# Document section:

◇ ◇ ◇ ◇ ◇ ◇ ◇

If suspicions about the accuracy of a computed result arise, how long does it take to either allay or justify them?

Often diagnosis has taken longer than the computing platform's service life. Software tools to accelerate diagnosis by at least an order of magnitude could be provided but almost no scientists and engineers know to ask for them, though almost all these tools have existed, albeit not all together in the same place at the same time. These tools would cope with vulnerabilities peculiar to Floating-Point, namely roundoff and arithmetic exceptions.

But who would pay to develop the suite of these tools?

Nobody, unless he suspects that the incidence of misleadingly anomalous Floating-Point results rather exceeds what is generally believed. Ample evidence supports that suspicion.

William Kahan Biography

Prof. W. Kahan (now retired) error-analyzes scientific and engineering floating-point computations on electronic computers, which he has programmed since 1953.

◇ ◇ ◇ ◇ ◇ ◇ ◇

# Entries shown:
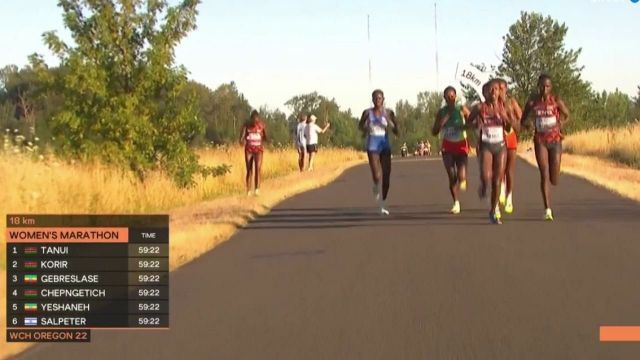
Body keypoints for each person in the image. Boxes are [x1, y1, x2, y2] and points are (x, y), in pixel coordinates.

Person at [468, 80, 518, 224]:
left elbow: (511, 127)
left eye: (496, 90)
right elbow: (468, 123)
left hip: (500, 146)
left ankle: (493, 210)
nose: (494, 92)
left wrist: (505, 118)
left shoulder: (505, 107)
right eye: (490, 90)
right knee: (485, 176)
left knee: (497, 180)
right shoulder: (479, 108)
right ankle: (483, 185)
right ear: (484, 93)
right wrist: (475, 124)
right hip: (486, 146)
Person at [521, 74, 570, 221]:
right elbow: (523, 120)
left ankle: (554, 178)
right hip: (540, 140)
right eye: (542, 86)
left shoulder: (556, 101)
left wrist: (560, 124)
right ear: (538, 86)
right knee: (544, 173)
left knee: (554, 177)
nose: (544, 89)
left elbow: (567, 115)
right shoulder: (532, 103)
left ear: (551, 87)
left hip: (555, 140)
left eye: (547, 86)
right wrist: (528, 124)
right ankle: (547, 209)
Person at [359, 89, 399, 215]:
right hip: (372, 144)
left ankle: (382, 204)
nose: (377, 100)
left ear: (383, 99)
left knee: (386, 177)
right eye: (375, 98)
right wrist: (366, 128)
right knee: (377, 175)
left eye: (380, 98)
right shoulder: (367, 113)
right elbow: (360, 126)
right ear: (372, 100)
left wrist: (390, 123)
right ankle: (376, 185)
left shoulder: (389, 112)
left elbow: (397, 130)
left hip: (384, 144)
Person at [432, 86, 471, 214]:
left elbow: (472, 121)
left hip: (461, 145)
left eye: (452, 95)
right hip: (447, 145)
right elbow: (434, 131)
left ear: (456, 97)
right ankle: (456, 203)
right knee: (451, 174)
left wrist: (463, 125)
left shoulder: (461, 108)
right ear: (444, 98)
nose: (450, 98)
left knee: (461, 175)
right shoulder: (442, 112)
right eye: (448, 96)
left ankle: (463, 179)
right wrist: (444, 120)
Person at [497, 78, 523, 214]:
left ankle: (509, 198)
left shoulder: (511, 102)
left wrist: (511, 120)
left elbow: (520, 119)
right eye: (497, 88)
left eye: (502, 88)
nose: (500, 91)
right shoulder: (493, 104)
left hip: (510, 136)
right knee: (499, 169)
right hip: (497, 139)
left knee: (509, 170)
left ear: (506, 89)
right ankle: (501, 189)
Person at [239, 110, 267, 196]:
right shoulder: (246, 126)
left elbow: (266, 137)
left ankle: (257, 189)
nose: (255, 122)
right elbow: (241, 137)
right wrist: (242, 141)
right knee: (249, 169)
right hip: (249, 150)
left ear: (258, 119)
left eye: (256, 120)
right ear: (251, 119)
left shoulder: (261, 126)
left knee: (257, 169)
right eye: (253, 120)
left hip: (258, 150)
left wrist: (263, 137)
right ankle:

◇ ◇ ◇ ◇ ◇ ◇ ◇

# Tasks to perform:
(1) Can you summarize the text on floating-point error diagnosis in three sentences?
(2) Could you write the next part of the text on floating-point error diagnosis, picking up after its final sentence?
The material after the text on floating-point error diagnosis is separate and unrelated to it.

# Numbered answers:
(1) Diagnosing suspicions about the accuracy of a computed result has often taken longer than the computing platform's service life, though software tools that handle roundoff and arithmetic exceptions could speed diagnosis by at least an order of magnitude. Almost no scientists and engineers know to ask for these tools, and nobody would pay to develop them unless he suspects that misleadingly anomalous floating-point results are more common than generally believed, a suspicion that ample evidence supports. A biography then begins, describing Prof. W. Kahan, now retired, who error-analyzes scientific and engineering floating-point computations and has programmed electronic computers since 1953.

(2)
Born and educated in Toronto, Canada, he spent two Post-doctoral years (1958-60) at Cambridge, England, before returning to teach at the University of Toronto until 1969, when he moved to the  University of California, Berkeley. Among his contributions are the infallible algorithms for the HP-12C financial calculator (still for sale since 1982), fast and accurate singular-value decompositions (with  G.H. Golub in 1964) now used very widely, and the mathematical foundation for the now near-ubiquitous IEEE Standard 754 for Binary (and later Decimal) Floating-Point.

Among his trophies are the ACM Turing Award (1989), S.I.A.M's Von Neumann Lecture (1997), and the IEEE Piore Award (2000).